=== SOURCE MATERIAL ===
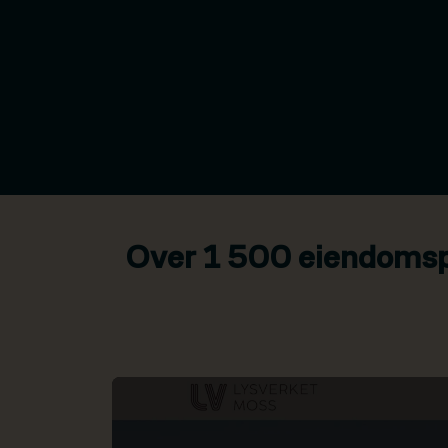
Over 1 500 eiendomspr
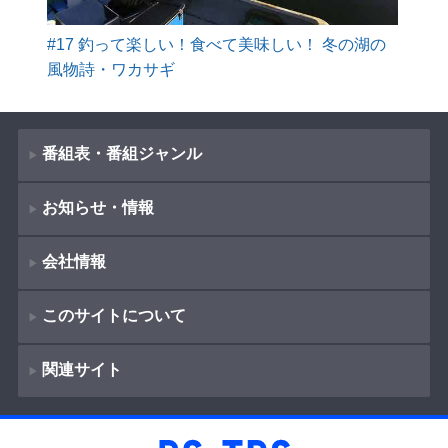
#17 釣って楽しい！食べて美味しい！ 冬の湖の
風物詩・ワカサギ
番組表・番組ジャンル
お知らせ・情報
番組表
会社情報
番組ジャンル
新着情報
ドラマ
このサイトについて
お知らせ
会社概要
（
Company Information
）
映画
関連サイト
イベント
著作権とリンク
採用情報
紀行
ショッピング
サイトポリシー
報道
放送番組基準
BS-TBS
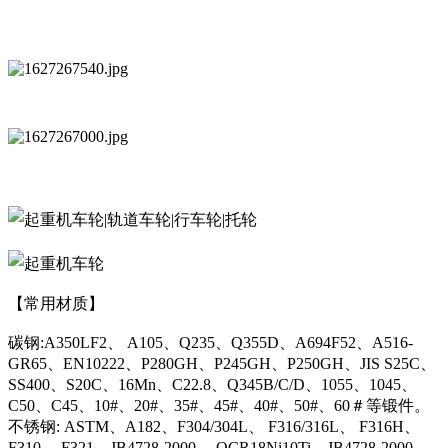
【常用材质】
碳钢:A350LF2、 A105、Q235、Q355D、A694F52、A516-
GR65、EN10222、P280GH、P245GH、P250GH、JIS S25C、
SS400、S20C、16Mn、C22.8、Q345B/C/D、1055、1045、
C50、C45、10#、20#、35#、45#、40#、50#、60＃等锻件。
不锈钢: ASTM、A182、F304/304L、 F316/316L、 F316H、
F310、 F321、JB4728-2000 、OCR18Ni10Ti、JB4728-2000、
===
Copy out every line of text from the material above, word for word, in the same order. Leave the pictures out.

◆ **PROBLEM SOLUTION**
Over 1 500 eiendomspr
#17 釣って楽しい！食べて美味しい！ 冬の湖の
風物詩・ワカサギ
番組表・番組ジャンル
お知らせ・情報
番組表
会社情報
番組ジャンル
新着情報
ドラマ
このサイトについて
お知らせ
会社概要
（
Company Information
）
映画
関連サイト
イベント
著作権とリンク
採用情報
紀行
ショッピング
サイトポリシー
報道
放送番組基準
BS-TBS
【常用材质】
碳钢:A350LF2、 A105、Q235、Q355D、A694F52、A516-
GR65、EN10222、P280GH、P245GH、P250GH、JIS S25C、
SS400、S20C、16Mn、C22.8、Q345B/C/D、1055、1045、
C50、C45、10#、20#、35#、45#、40#、50#、60＃等锻件。
不锈钢: ASTM、A182、F304/304L、 F316/316L、 F316H、
F310、 F321、JB4728-2000 、OCR18Ni10Ti、JB4728-2000、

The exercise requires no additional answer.